The sins of he righteous are blotted out before the coming of Christ. They cannot be called to give account of their sins after they have been blotted out; whence it follows that whatever account the righteous render to God for their sins must be before the advent of the Saviour, and not at, or after, that event.
The sins of men are written in the books of God’s remembrance. The blotting out of the sins of the righteous does, therefore, involve the examination of these books for this very purpose. That the sins of men are thus written is plainly revealed in the Scriptures.

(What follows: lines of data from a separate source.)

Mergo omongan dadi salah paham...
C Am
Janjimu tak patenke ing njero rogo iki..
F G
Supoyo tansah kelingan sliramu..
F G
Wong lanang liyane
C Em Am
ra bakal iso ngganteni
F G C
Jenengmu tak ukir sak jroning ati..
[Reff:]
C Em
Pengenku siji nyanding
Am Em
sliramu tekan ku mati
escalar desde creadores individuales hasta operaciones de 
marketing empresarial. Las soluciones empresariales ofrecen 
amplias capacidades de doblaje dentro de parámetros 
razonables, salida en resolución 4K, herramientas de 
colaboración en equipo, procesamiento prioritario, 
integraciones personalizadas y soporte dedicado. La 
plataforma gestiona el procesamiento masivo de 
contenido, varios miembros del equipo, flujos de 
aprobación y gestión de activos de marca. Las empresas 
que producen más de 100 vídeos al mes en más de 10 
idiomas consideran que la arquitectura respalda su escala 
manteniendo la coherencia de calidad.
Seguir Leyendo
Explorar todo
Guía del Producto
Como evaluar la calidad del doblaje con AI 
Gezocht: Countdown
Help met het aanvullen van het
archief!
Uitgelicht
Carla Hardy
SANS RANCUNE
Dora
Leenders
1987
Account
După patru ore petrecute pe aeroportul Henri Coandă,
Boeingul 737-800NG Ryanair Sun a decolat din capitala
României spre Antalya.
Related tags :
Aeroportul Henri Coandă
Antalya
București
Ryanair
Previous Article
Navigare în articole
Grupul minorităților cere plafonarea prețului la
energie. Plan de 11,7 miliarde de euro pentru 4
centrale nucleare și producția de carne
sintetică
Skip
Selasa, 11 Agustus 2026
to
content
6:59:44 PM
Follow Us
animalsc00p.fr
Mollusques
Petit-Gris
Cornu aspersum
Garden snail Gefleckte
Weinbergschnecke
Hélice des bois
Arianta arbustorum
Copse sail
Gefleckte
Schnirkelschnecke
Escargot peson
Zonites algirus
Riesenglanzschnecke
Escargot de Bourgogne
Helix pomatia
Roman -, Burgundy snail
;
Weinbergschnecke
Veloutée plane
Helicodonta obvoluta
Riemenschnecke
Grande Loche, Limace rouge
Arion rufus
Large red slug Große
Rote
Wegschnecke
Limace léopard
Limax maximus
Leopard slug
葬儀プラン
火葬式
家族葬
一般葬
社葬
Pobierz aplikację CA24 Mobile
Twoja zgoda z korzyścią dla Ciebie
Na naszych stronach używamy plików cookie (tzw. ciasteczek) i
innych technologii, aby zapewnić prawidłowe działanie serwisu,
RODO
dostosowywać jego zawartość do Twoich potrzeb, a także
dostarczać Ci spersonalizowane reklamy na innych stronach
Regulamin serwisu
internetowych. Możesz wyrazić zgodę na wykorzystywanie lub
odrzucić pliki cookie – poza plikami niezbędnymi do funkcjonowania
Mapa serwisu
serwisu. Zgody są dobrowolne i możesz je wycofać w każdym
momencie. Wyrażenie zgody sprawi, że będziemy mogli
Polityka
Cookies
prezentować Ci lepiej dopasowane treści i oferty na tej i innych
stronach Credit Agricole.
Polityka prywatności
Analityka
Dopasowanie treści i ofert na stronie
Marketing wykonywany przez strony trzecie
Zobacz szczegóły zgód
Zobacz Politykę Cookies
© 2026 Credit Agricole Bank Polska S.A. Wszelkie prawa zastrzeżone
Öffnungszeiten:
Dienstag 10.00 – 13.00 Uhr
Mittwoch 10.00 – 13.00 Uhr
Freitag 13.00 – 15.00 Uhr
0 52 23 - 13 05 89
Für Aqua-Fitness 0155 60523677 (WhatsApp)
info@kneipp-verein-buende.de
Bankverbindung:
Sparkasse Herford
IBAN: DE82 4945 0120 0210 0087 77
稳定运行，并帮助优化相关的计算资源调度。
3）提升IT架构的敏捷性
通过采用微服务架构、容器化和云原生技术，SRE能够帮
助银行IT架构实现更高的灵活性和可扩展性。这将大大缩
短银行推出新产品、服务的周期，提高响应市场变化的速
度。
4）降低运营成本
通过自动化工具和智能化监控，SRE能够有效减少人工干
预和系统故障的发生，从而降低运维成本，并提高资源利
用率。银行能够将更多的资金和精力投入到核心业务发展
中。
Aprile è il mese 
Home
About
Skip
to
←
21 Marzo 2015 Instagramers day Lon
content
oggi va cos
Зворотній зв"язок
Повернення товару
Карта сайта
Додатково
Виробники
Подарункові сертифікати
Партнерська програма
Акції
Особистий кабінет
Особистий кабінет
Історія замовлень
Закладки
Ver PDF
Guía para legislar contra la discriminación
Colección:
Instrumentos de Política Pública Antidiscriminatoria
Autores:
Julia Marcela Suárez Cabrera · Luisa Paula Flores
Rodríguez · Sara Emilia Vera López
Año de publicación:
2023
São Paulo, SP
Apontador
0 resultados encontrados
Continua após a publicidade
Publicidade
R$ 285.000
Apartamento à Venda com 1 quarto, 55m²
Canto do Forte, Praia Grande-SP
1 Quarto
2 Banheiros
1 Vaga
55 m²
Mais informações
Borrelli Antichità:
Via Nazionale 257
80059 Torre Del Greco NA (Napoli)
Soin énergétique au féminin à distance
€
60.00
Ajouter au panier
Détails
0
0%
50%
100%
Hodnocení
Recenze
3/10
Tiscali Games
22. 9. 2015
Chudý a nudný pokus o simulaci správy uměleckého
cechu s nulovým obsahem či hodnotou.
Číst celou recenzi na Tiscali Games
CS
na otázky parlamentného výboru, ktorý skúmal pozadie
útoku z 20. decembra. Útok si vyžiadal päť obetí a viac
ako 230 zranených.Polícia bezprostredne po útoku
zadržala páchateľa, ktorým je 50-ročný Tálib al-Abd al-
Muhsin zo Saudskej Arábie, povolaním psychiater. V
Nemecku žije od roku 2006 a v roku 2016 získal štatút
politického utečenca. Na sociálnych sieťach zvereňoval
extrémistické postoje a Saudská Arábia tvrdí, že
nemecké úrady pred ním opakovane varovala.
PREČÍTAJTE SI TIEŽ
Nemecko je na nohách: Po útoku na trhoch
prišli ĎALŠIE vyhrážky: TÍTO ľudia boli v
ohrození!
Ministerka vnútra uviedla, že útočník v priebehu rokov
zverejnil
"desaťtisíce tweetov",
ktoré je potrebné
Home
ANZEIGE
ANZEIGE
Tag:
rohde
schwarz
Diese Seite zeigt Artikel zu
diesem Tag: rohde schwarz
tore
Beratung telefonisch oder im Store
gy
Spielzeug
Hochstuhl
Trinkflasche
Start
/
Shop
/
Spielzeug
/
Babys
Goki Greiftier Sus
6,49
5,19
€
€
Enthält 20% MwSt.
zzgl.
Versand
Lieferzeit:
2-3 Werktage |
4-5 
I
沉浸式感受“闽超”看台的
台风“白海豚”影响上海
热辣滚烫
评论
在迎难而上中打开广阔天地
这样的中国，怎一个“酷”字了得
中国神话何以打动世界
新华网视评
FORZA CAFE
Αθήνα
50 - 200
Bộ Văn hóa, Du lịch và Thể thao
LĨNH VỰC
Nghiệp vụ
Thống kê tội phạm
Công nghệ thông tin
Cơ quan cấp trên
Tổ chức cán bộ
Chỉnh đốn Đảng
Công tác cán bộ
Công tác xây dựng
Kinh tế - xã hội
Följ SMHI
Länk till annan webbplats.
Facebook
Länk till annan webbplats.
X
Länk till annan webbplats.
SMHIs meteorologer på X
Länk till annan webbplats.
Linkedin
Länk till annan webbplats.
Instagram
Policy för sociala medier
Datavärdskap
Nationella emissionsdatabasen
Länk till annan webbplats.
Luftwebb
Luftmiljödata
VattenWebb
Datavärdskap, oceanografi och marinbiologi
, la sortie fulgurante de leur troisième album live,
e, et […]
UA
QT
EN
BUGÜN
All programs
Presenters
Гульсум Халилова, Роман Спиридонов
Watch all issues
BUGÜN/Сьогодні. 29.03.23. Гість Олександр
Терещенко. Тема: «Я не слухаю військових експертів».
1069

“For though thou wash thee with niter, and take thee much soap, yet thine iniquity is marked before Me, saith the Lord God.” Jeremiah 2:22. And thus the Lord speaks of the guilt of Israel: “Is not this laid up in store with Me, and sealed up among My treasures?” Deuteronomy 32:34. And Paul speaks in the same manner: “But after thy hardness and impenitent heart treasureth up unto thyself wrath against the day of wrath and revelation of the righteous judgment of God; Who will render to every man according to his deeds.” Romans 2:5, 6. These statements of wrath being treasured up can have reference only to the fact that God takes notice of men’s sins and that every sin is marked before Him. To this fact all of the texts which speak of the blotting out of sins must have reference. Thus, David prays that God would blot out his transgressions. (See Psalm 51:1, 9.) And Nehemiah, David, and Jeremiah pray, respecting certain persons, that their sin may not be blotted out. (See Nehemiah 4:5; Psalm 109:14; Jeremiah 18:23.) Isaiah, in prophetic language, speaks of this blotting out as if it were a past event, just as in the next verse he speaks of the new creation and the final redemption. (See Isaiah 44:22, 23.) And in the previous chapter he speaks in a similar manner of this blotting out as necessary in order that the sins of the people of God may be no more remembered. (See Isaiah 43:25.) These texts plainly imply that the sins of men are upon record and that there is a time when these are blotted out of the record of the righteous.